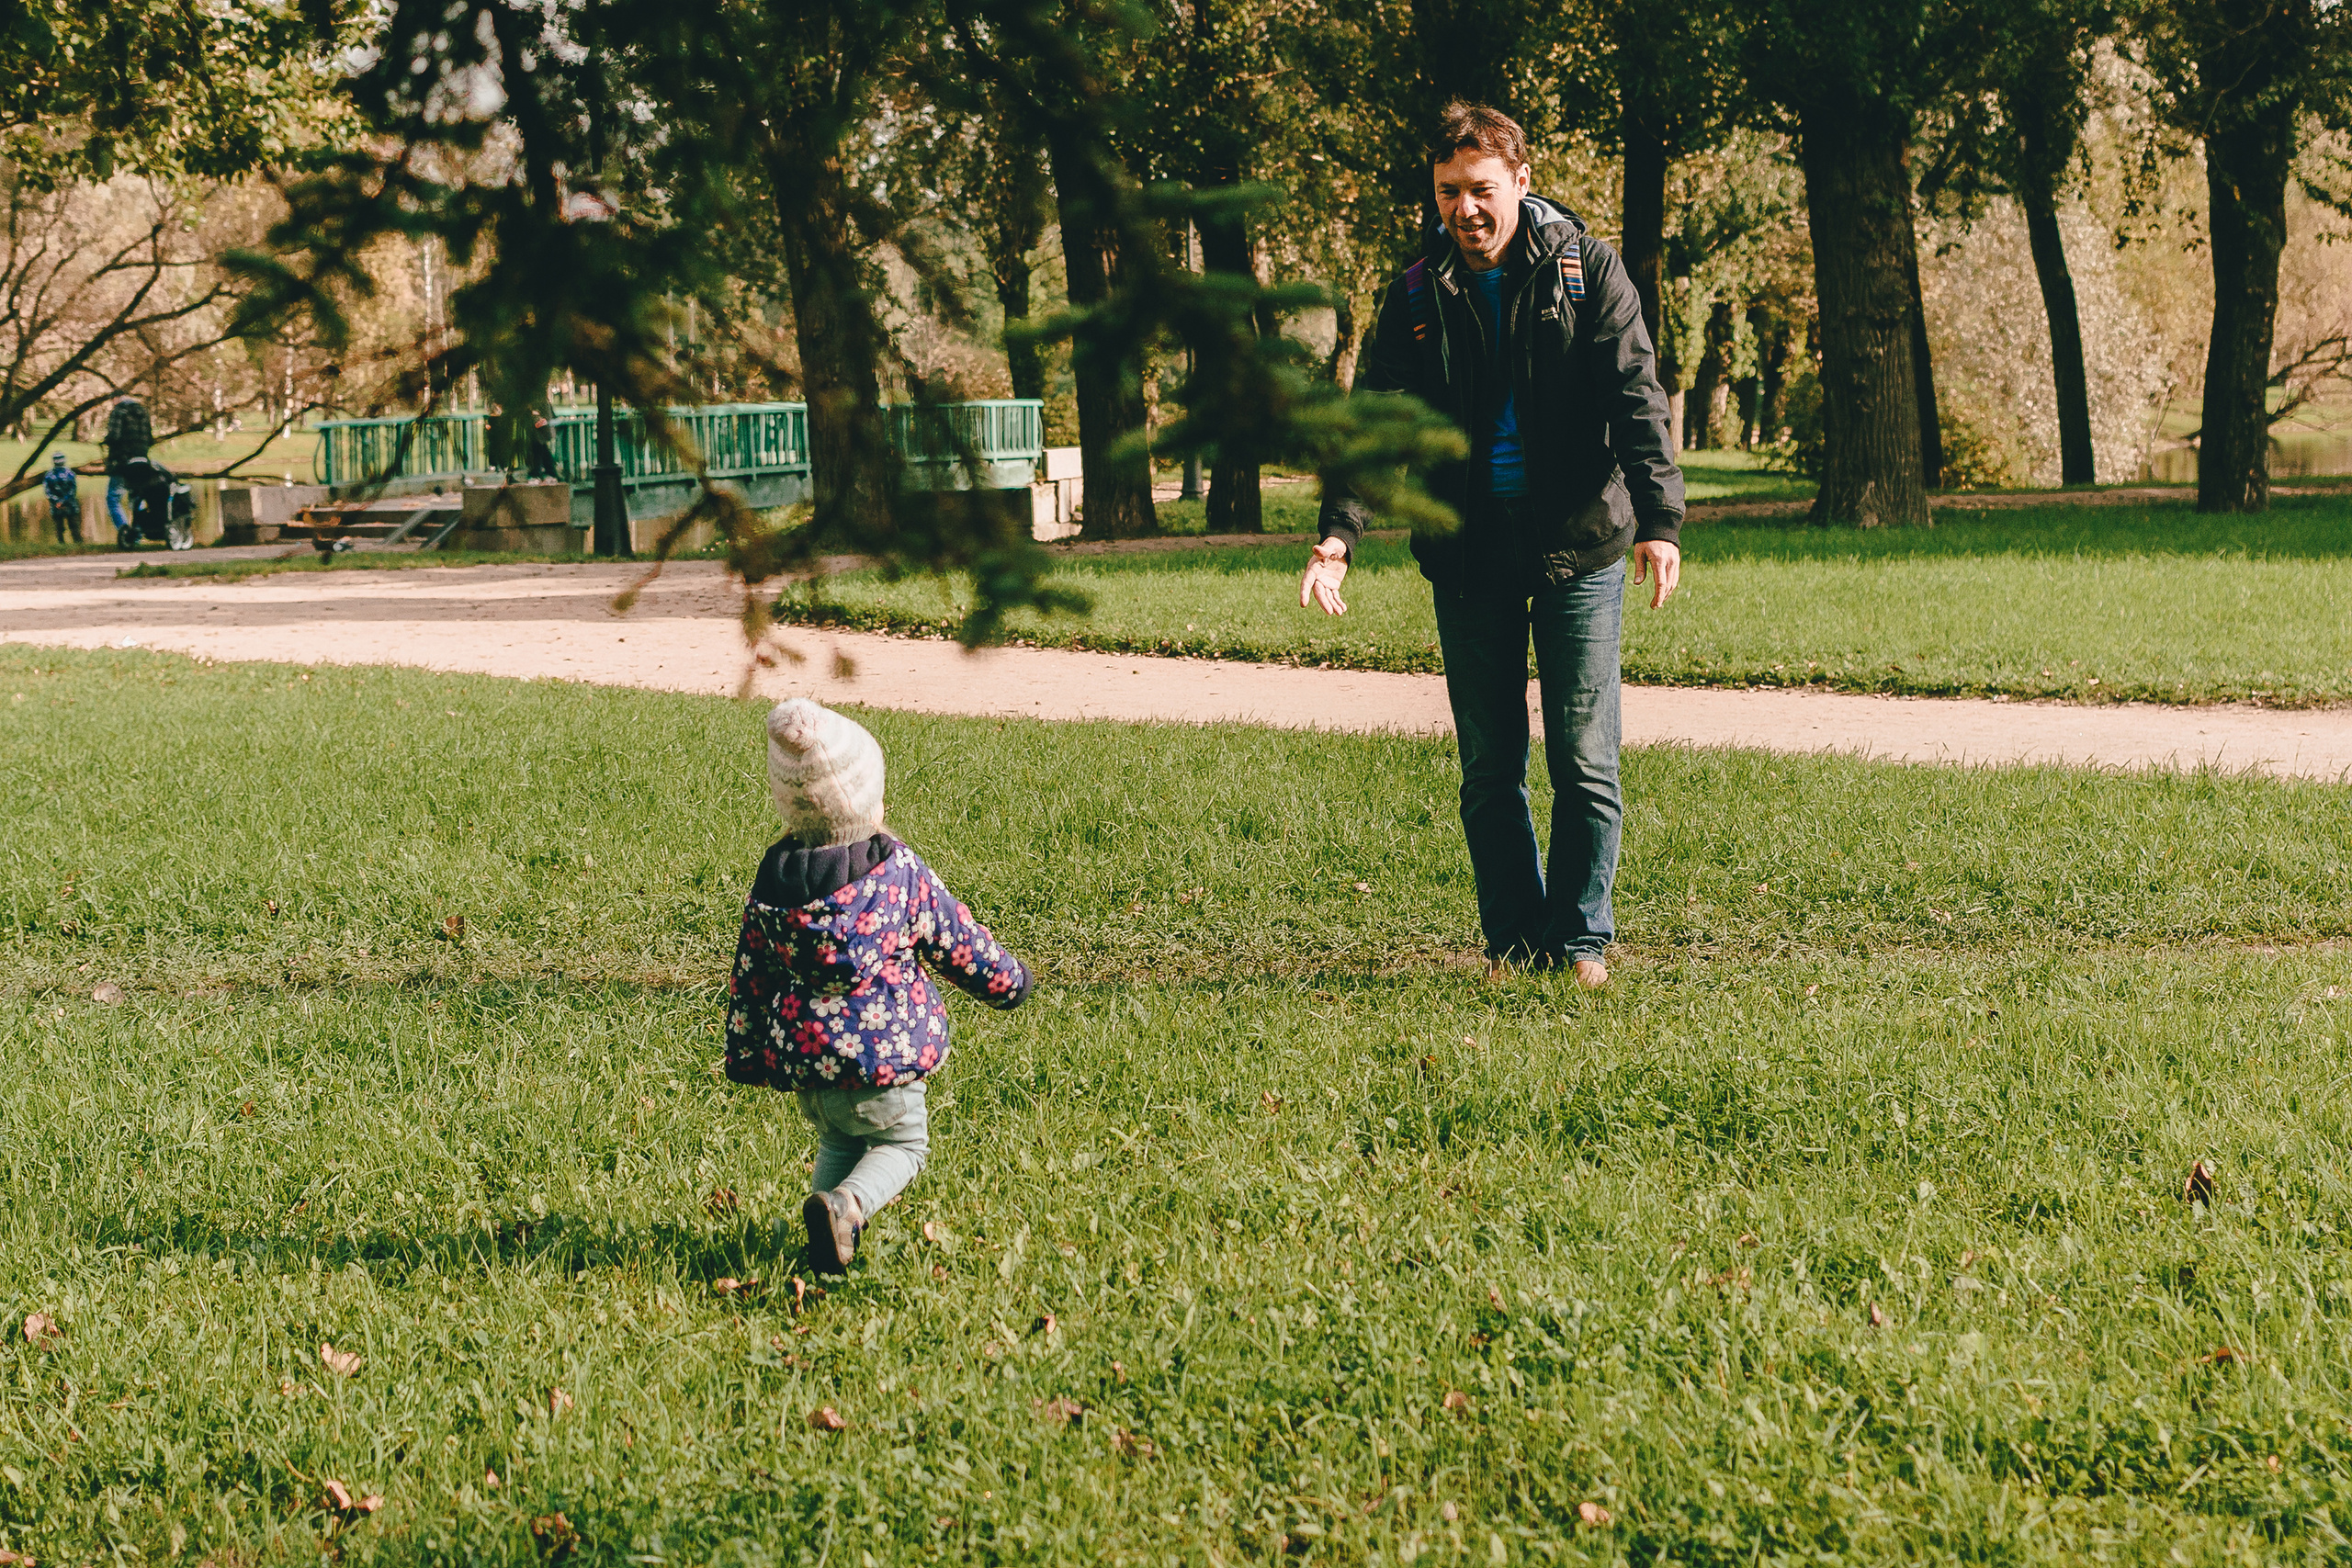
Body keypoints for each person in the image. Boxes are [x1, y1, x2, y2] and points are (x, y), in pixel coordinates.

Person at [1298, 101, 1684, 987]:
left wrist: (1660, 523)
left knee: (1584, 758)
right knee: (1489, 766)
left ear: (1521, 180)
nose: (1464, 210)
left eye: (1480, 189)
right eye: (1447, 192)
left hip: (1578, 543)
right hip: (1469, 553)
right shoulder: (1416, 291)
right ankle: (1515, 942)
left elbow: (1637, 395)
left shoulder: (1590, 271)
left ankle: (1582, 938)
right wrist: (1337, 535)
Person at [722, 698, 1032, 1273]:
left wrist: (748, 1057)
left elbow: (751, 978)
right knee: (904, 1147)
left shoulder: (771, 889)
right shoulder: (900, 875)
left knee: (839, 1141)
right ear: (872, 804)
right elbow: (955, 937)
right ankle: (847, 1205)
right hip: (881, 1062)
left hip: (810, 1070)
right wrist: (1010, 982)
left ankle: (820, 1243)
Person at [103, 394, 153, 536]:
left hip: (123, 461)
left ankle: (125, 531)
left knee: (113, 498)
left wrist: (108, 442)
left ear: (116, 398)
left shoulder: (119, 411)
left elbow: (114, 436)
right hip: (142, 460)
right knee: (137, 496)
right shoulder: (143, 411)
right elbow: (149, 438)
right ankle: (138, 530)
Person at [42, 453, 79, 543]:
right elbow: (73, 490)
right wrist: (63, 501)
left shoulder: (49, 475)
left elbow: (48, 492)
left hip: (57, 506)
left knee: (60, 528)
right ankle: (77, 544)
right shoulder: (70, 473)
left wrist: (57, 502)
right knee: (73, 527)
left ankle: (63, 544)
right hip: (69, 505)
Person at [525, 411, 560, 480]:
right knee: (542, 452)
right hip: (537, 435)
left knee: (540, 452)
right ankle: (547, 472)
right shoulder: (537, 404)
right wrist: (547, 422)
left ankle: (539, 472)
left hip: (536, 435)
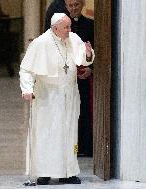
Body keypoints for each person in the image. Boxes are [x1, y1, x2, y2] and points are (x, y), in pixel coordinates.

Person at [19, 13, 94, 185]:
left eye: (69, 26)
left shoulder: (73, 38)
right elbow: (26, 70)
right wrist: (27, 89)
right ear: (55, 29)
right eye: (66, 27)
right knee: (48, 135)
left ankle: (68, 173)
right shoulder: (40, 43)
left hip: (70, 94)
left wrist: (88, 54)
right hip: (48, 97)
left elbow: (84, 58)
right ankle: (45, 172)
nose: (70, 30)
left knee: (69, 133)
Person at [45, 0, 94, 156]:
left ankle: (84, 147)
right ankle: (65, 148)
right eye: (70, 6)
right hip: (63, 78)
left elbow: (92, 51)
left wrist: (90, 68)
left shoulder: (90, 25)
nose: (74, 8)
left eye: (76, 5)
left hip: (83, 78)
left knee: (83, 110)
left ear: (82, 5)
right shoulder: (60, 26)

■ Exercise prompt:
Search the entries above for "wrist". Return every line that has it.

■ Finished task:
left wrist: (1660, 523)
right wrist: (1337, 535)
left wrist: (748, 1057)
right wrist: (1010, 982)
left wrist: (108, 442)
right wrist: (63, 501)
left wrist: (57, 502)
right wrist: (547, 422)
right wrist: (27, 89)
left wrist: (88, 54)
left wrist: (90, 68)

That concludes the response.